Mo-bot sipped her whiskey, sighed with pleasure, and then explained that when they’d run the fingerprints and dental records of the dead homicidal drag queen through various law enforcement databases around the world, they’d gotten a positive match.

 

“And?” I said.

 

“And nothing,” Sci said.

 

“Whaddya mean, nothing?” Justine asked.

 

“It’s like the database freezes and doesn’t let us go forward,” Mo-bot said.

 

“You’re being blocked?” I asked.

 

“I wouldn’t say blocked,” Sci said. “More like frozen.”

 

Mo-bot nodded. “It’s like there’s still an echo or a ghost of that guy’s fingerprints in the system that’s being recognized, but everything else about him has been scrubbed clean.”

 

“Is that possible?”

 

“Well, totally corrupted, at least,” Sci said.

 

“What database did you freeze in?” I asked.

 

Kloppenberg pursed his lips, said, “US Department of Defense personnel records.

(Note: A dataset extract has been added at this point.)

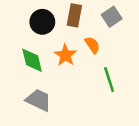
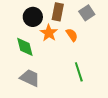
orange star: (65, 55) -> (49, 33), moved
green line: (109, 80) -> (79, 72), moved

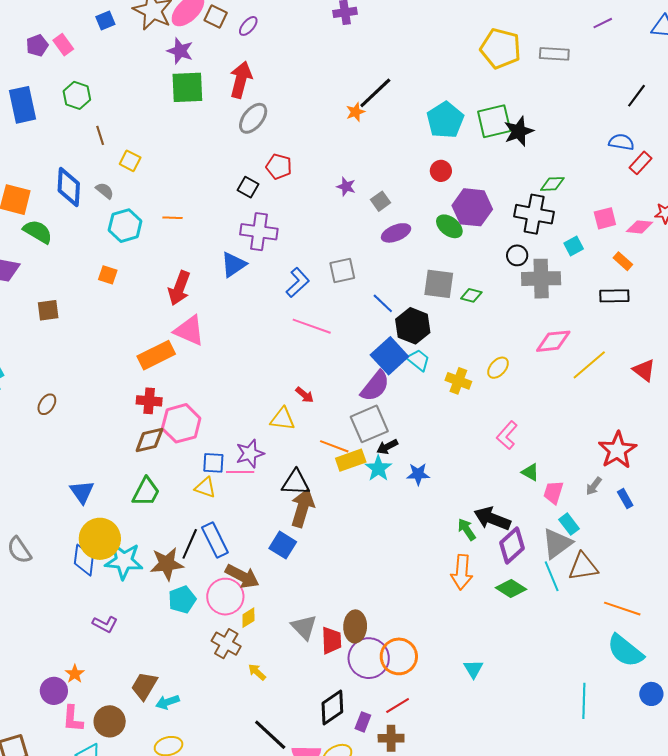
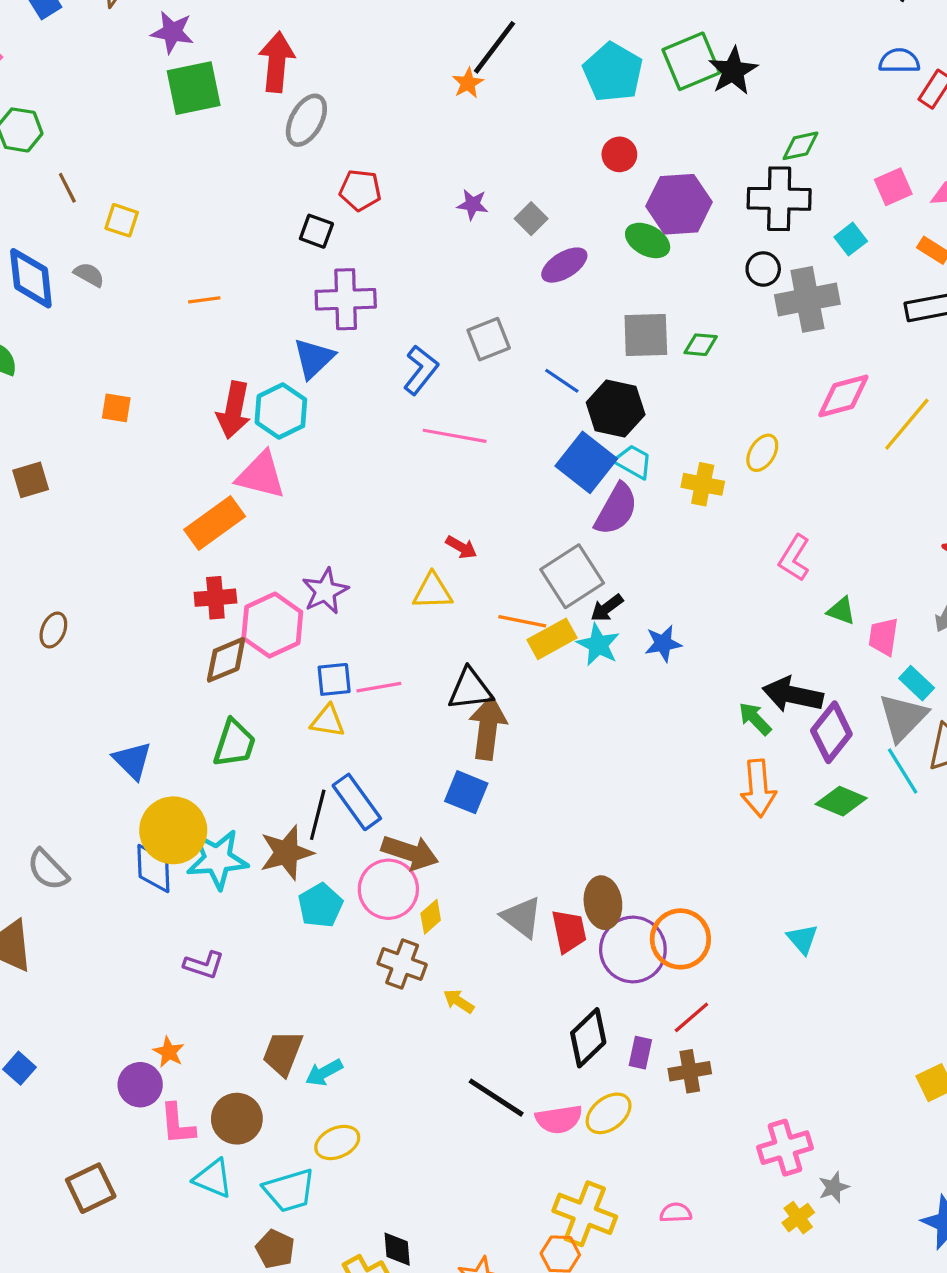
cyan hexagon: (125, 226) -> (281, 411), moved
purple semicircle: (375, 386) -> (616, 509), moved
purple star: (250, 454) -> (325, 591), moved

Past ten years.”

 

I slapped my leg. “I said this felt like military guys from the get-go.”

 

“But which military guys?” Justine asked loudly, the slur stronger. “Bud Rankin was an ex-marine. He would have known how to figure it out. And, you know, why aren’t we raising a toast to poor Bud Rankin?”

 

She’d had too much already. But I nodded, said, “To Bud. An old soul who will be missed.”

 

“Hear, hear,” they all muttered, and downed their drinks.

 

“When this is over we’ll have a proper memorial for Bud,” I said.

 

Justine reached again for the bottle. I slid it away from her, said, “Why don’t I get you home for some much-needed rest?”

 

She raised her finger at me, trying to focus, trying to argue, but then licked her lips and nodded. I put the empty glass on my desk and turned back to her, seeing the amusement on Sci’s and Mo-bot’s faces.

 

Justine was out cold, already snoring.